This package allows you to efficiently compute, and perform tests of independence with, the U/V-statistic corresponding to the tau* coefficient described in the paper:
Bergsma, Wicher; Dassios, Angelos. A consistent test of independence based on a sign covariance related to Kendall’s tau. Bernoulli 20 (2014), no. 2, 1006–1028.
The tau* statistic has the special property that it is 0 if and only if the bivariate distribution it is computed upon is independent (under some weak conditions on the bivariate distribution) and is positive otherwise. Since t, the U-statistic corresponding to tau, is an unbiased estimator of tau* this gives a consistent test of independence. Computing t* naively results an algorithm that takes O(n^4) time where n is the sample size. Luckily it is possible to compute t* much faster (in O(n^2) time) using the algorithm described in:
Heller, Yair and Heller, Ruth. “Computing the Bergsma Dassios sign-covariance.” arXiv preprint arXiv:1605.08732 (2016).
building off of the O(n^2*log(n)) algorithm of:
Weihs, Luca, Mathias Drton, and Dennis Leung. “Efficient Computation of the Bergsma-Dassios Sign Covariance.” arXiv preprint arXiv:1504.00964 (2015).
This fast algorithm is implemented in this package. Moreover, the package also uses the results of Nandy, Weihs, and Drton (2016) to allow the use of t* in performing tests of independence. In particular, we provide the function tauStarTest which automates tests of independence using the asymptotic null distribution of t*.

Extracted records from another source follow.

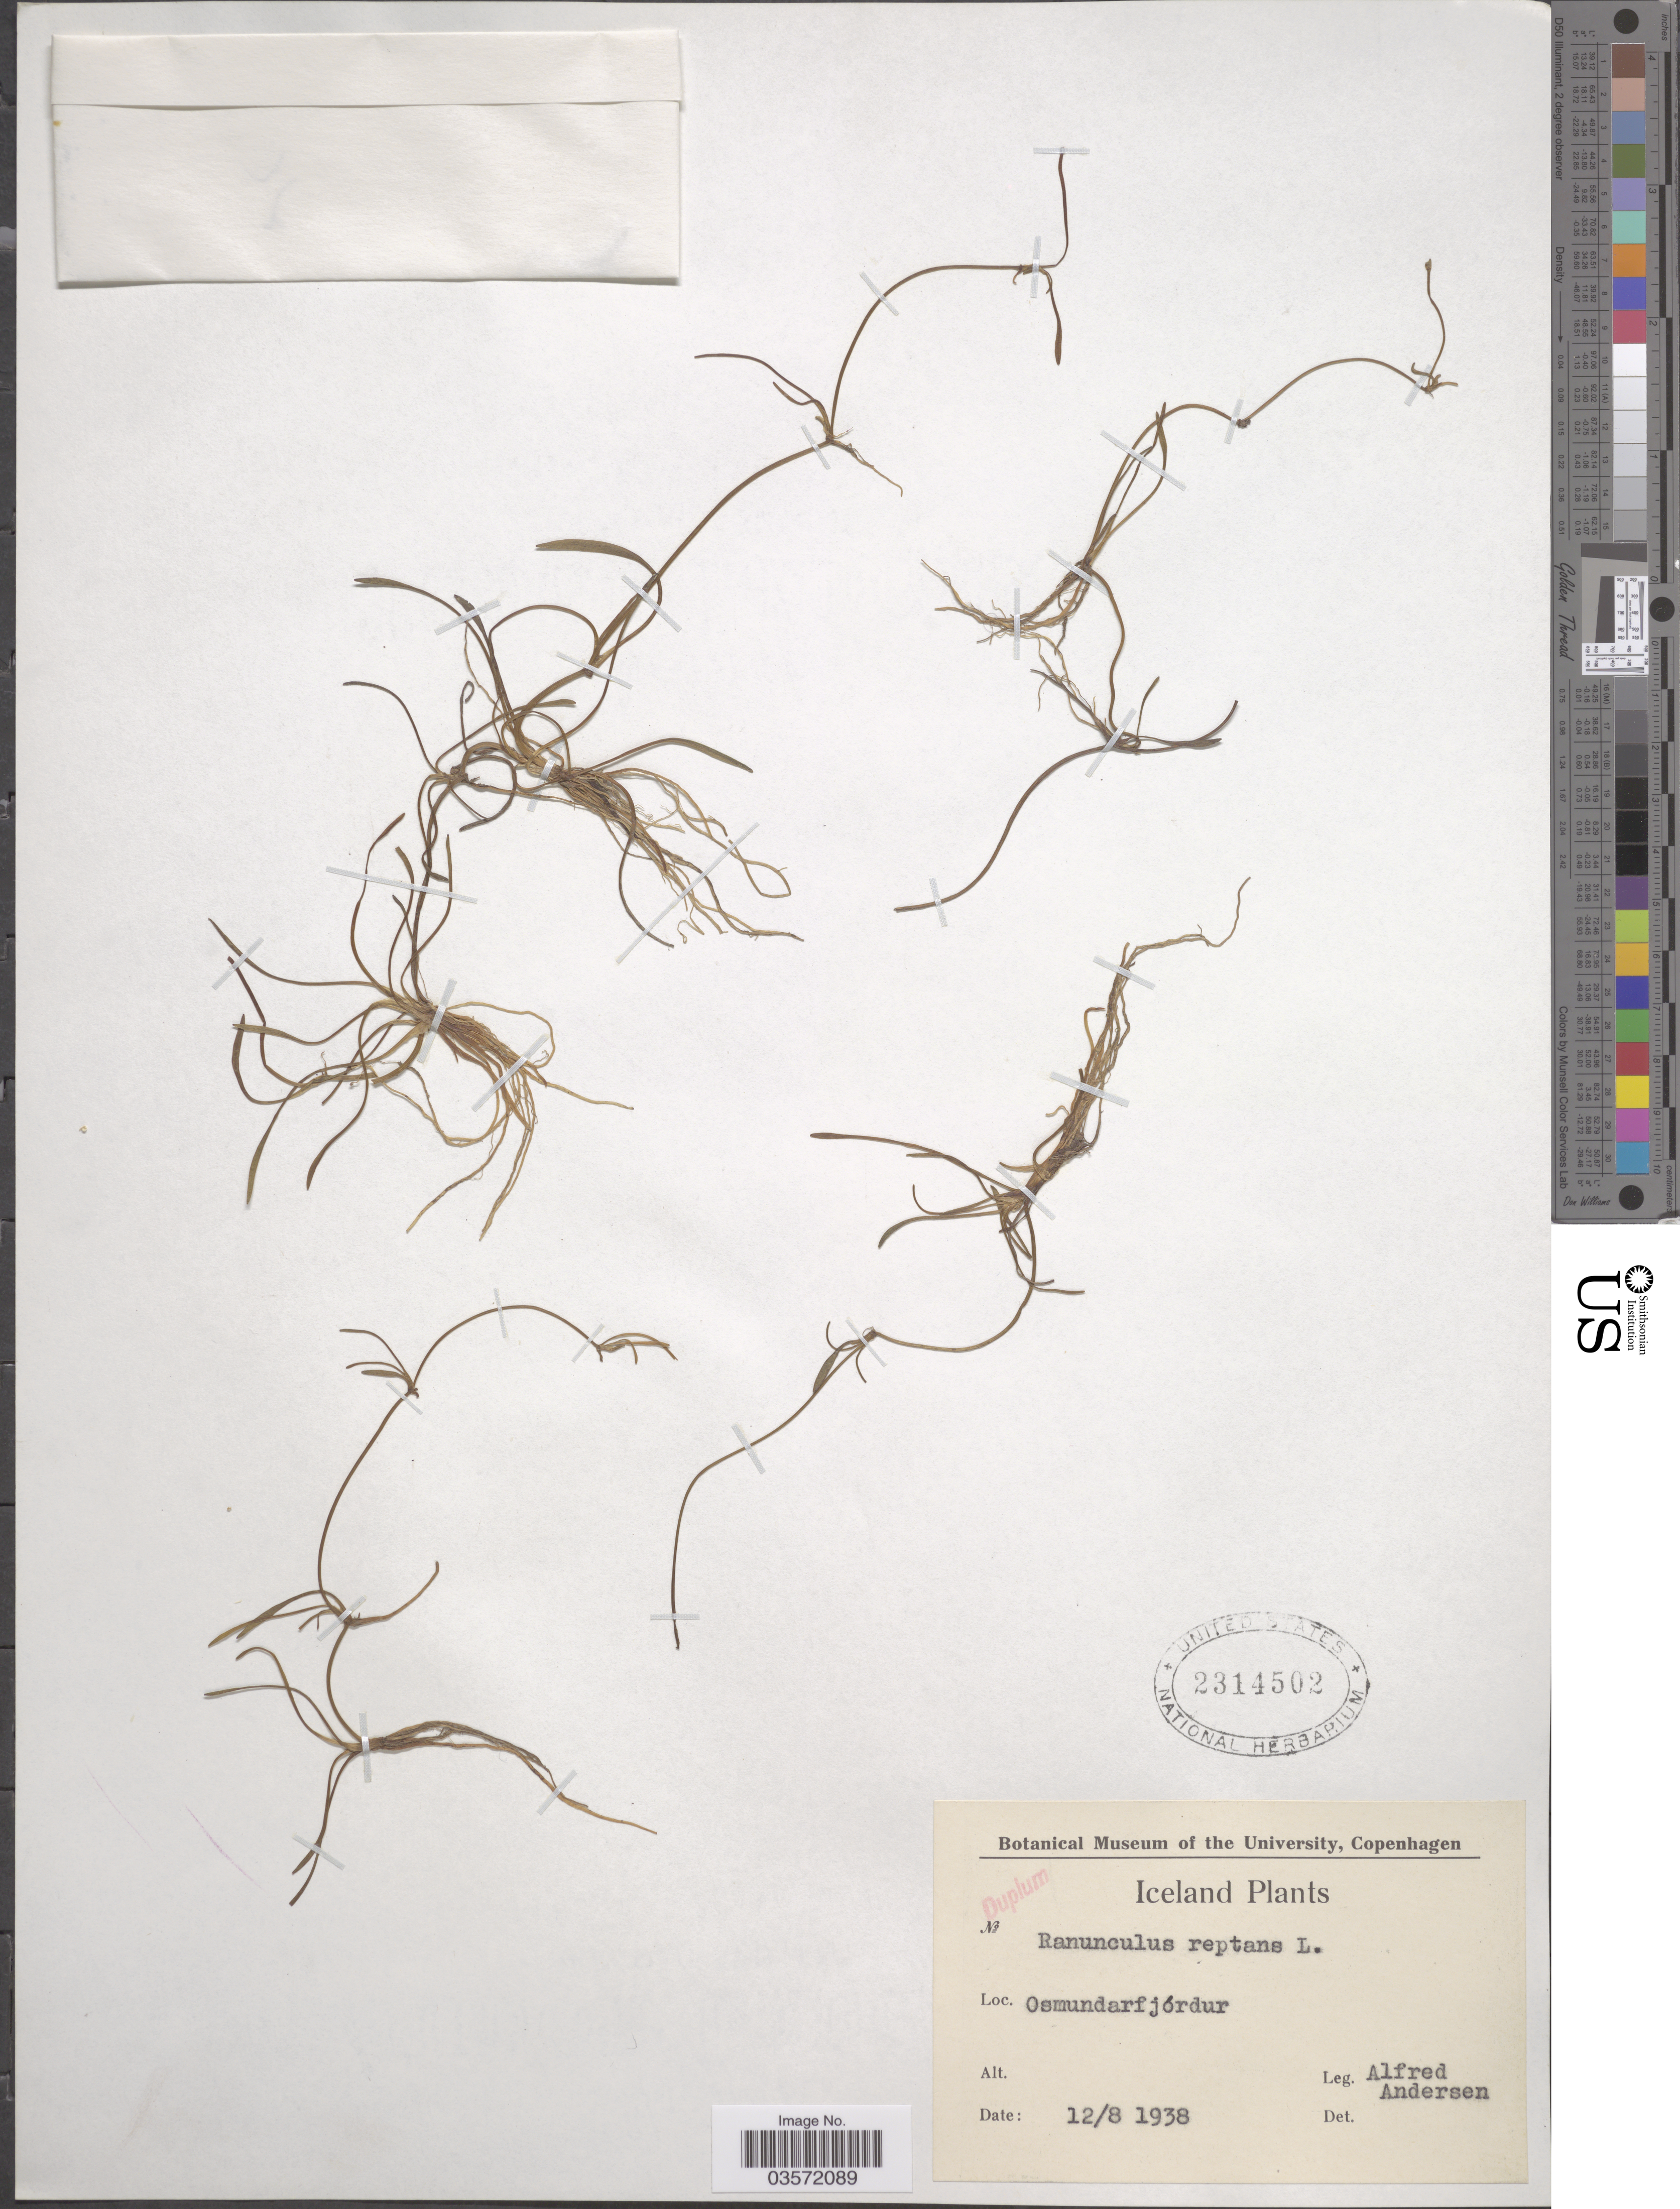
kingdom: Plantae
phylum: Tracheophyta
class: Magnoliopsida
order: Ranunculales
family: Ranunculaceae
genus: Ranunculus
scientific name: Ranunculus reptans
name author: L.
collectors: A. Andersen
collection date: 1938-08-12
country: Iceland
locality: Osmundarfjórdur.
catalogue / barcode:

A simple example of computing t* on a independent bivariate normal distribution follows:
> set.seed(2342)
> x = rnorm(1000)
> y = rnorm(1000)
> tStar(x, y)
[1] 0.0003637266
Similarly, we may obtain the asymptotic p-value corresponding to a test of independence as follows:
> set.seed(2341)
> x = rnorm(1000)
> y = rnorm(1000)
> tauStarTest(x, y)$pVal
[1] 0.5692797
The main functionality of this package is currently included in the functions tStar
(which computes the t* statistic on two input vectors) and tauStarTest
(which performs tests of independence using t*). One may also be interested in the functions
pHoeffInd
, dHoeffInd
, rHoeffInd
, qHoeffInd
pDisHoeffInd
, dDisHoeffInd
, rDisHoeffInd
, qDisHoeffInd
pMixHoeffInd
, dMixHoeffInd
, rMixHoeffInd
, qMixHoeffInd
which compute distribution functions, densities, random samples, and quantiles for the asymptotic distribution of t* in different cases.